**TASK DIRECTIONS**
Although the records contain pictures, only their text should be repeated, exactly as it stands.
-- Opening Marker --
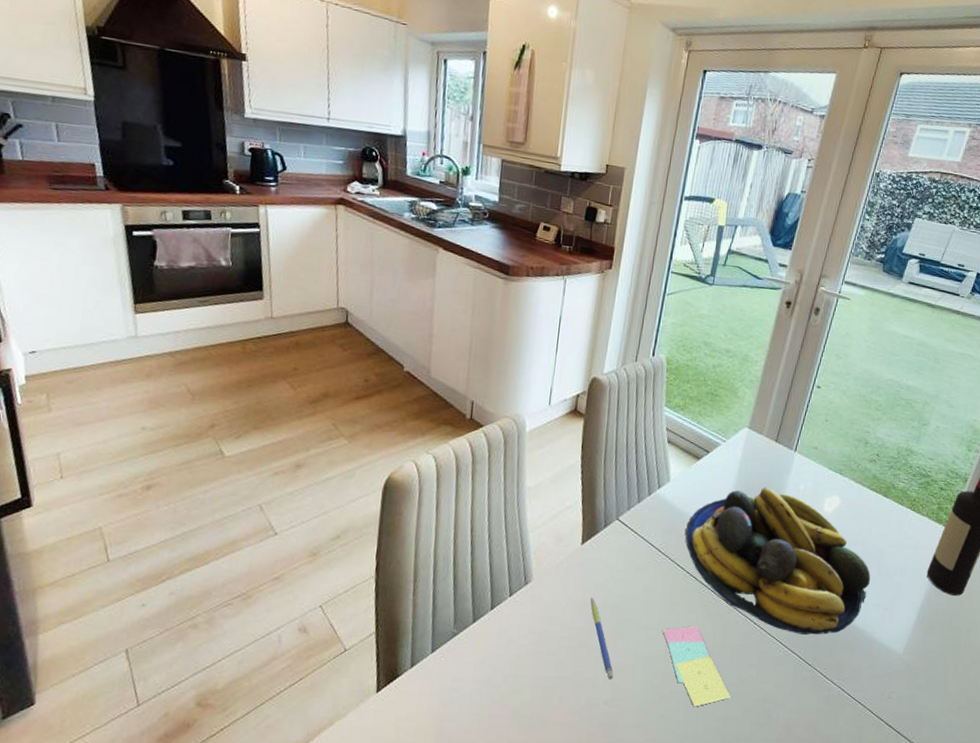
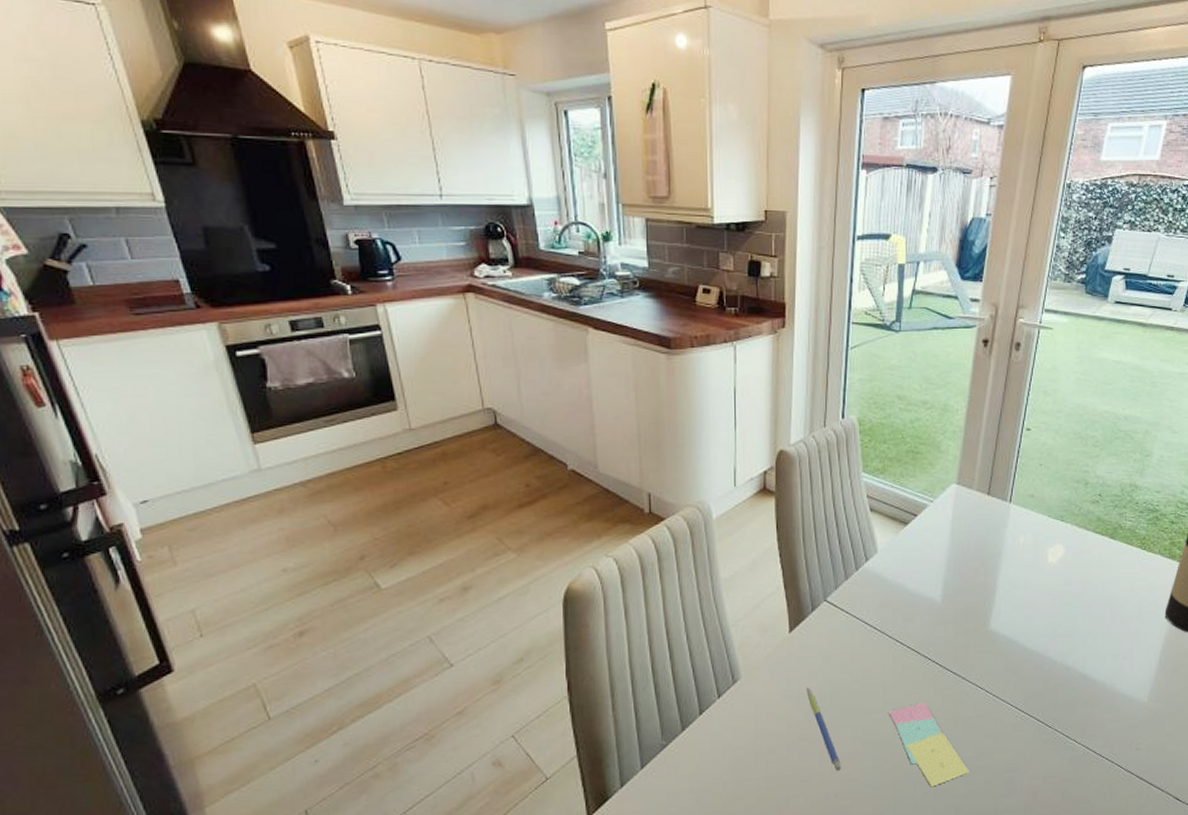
fruit bowl: present [685,487,870,635] -> none [901,545,1105,696]

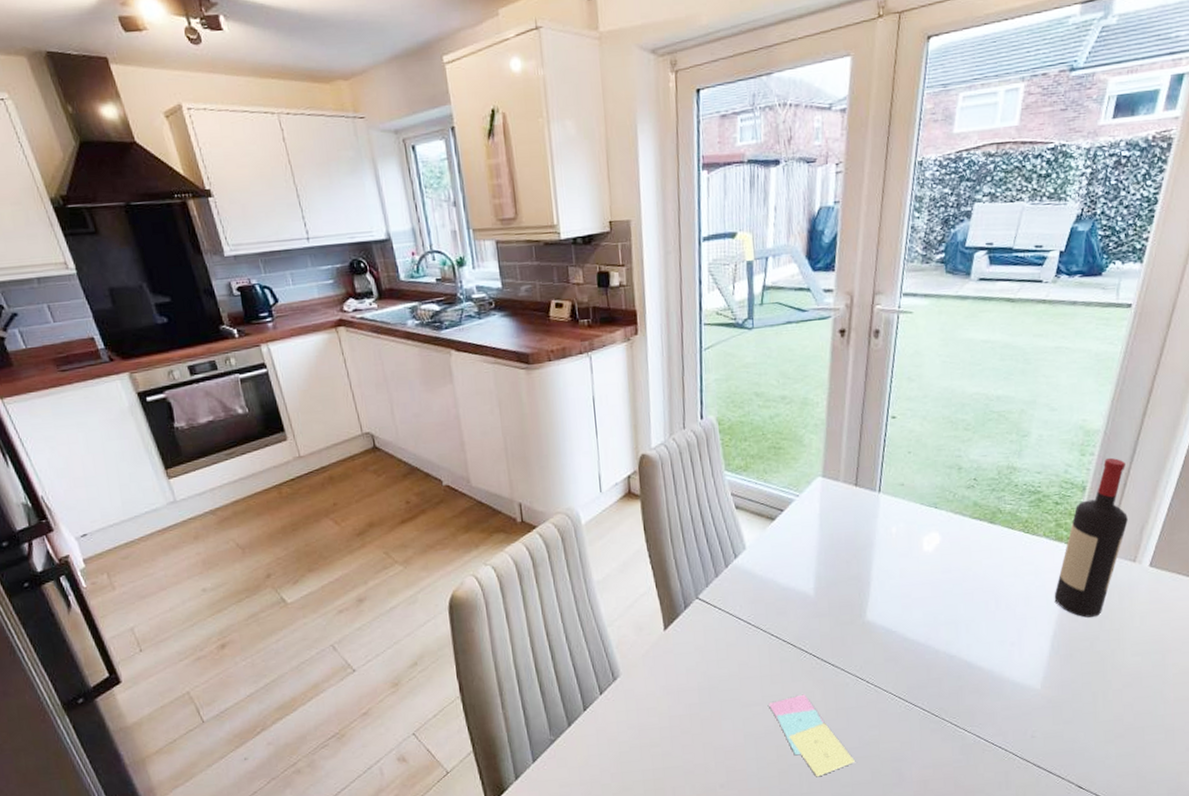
pen: present [807,687,841,771] -> none [685,682,725,763]

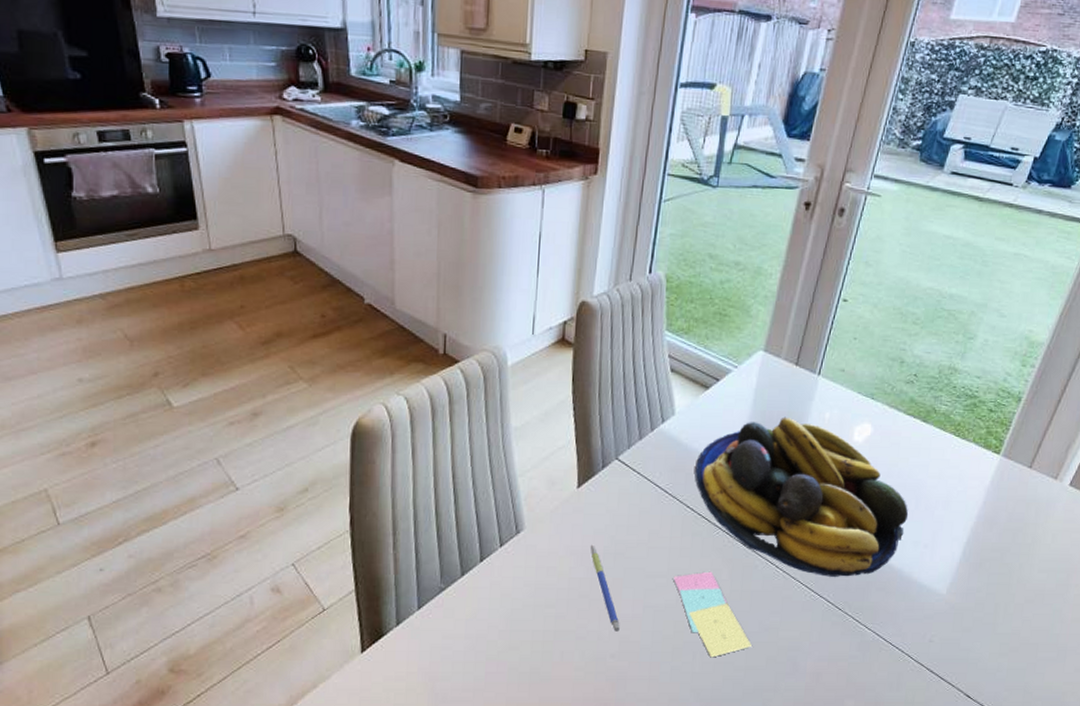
pen: none [685,682,725,763] -> present [590,544,620,632]
fruit bowl: none [773,536,989,686] -> present [695,416,908,577]
wine bottle: present [1054,457,1128,618] -> none [973,372,1063,529]

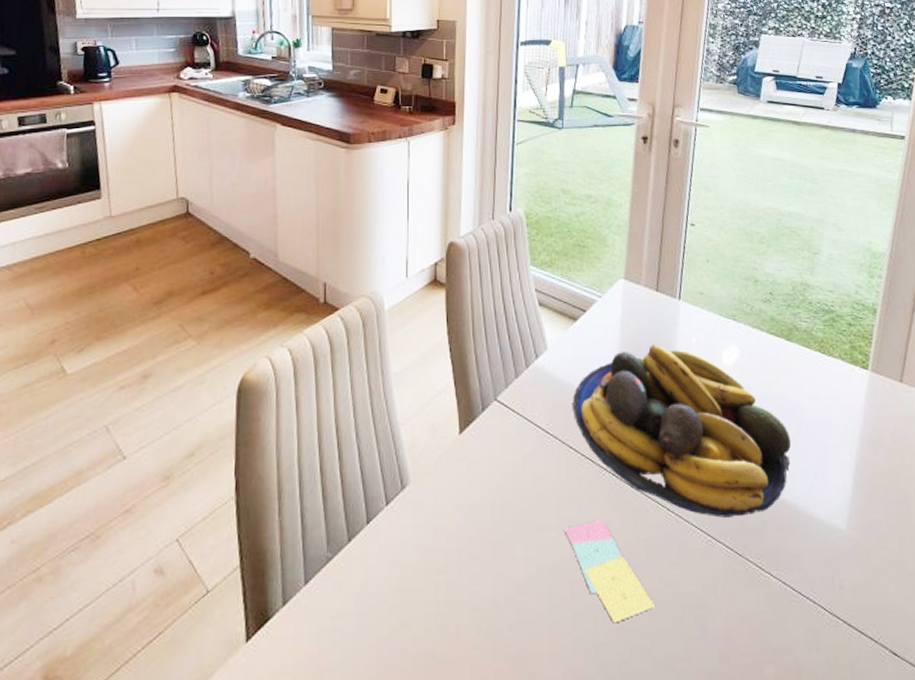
pen: present [590,544,620,632] -> none [478,496,515,598]

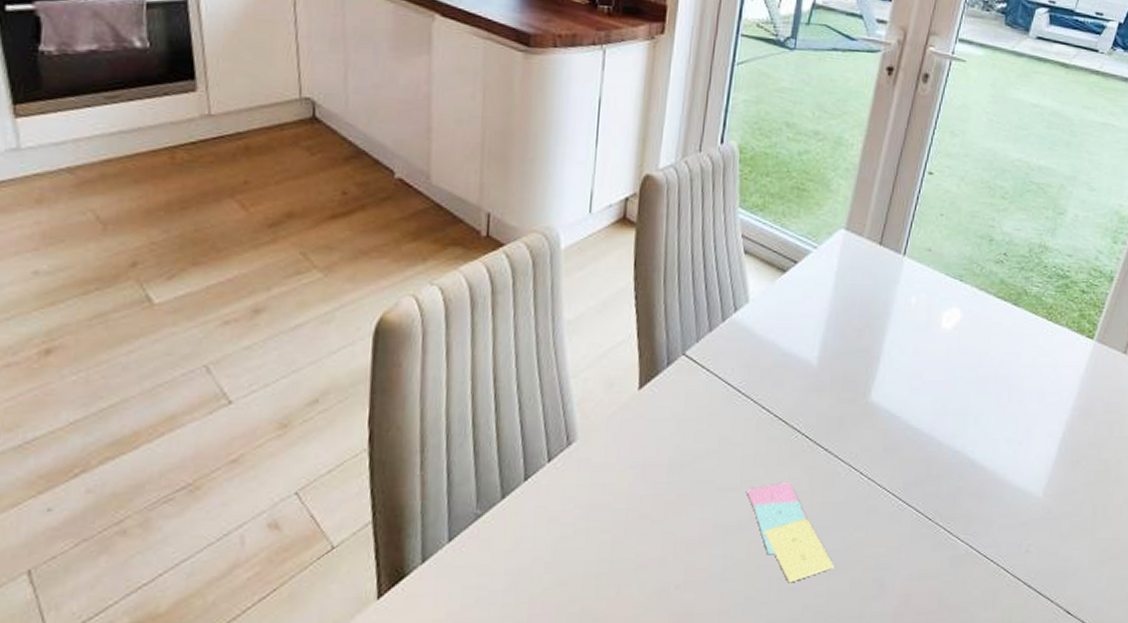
fruit bowl: present [573,344,791,518] -> none [770,302,1000,483]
-- Closing Marker --
**ANSWER FOR THE TASK**
fruit bowl: present [685,487,870,635] -> none [901,545,1105,696]

pen: present [807,687,841,771] -> none [685,682,725,763]

pen: none [685,682,725,763] -> present [590,544,620,632]
fruit bowl: none [773,536,989,686] -> present [695,416,908,577]
wine bottle: present [1054,457,1128,618] -> none [973,372,1063,529]

pen: present [590,544,620,632] -> none [478,496,515,598]

fruit bowl: present [573,344,791,518] -> none [770,302,1000,483]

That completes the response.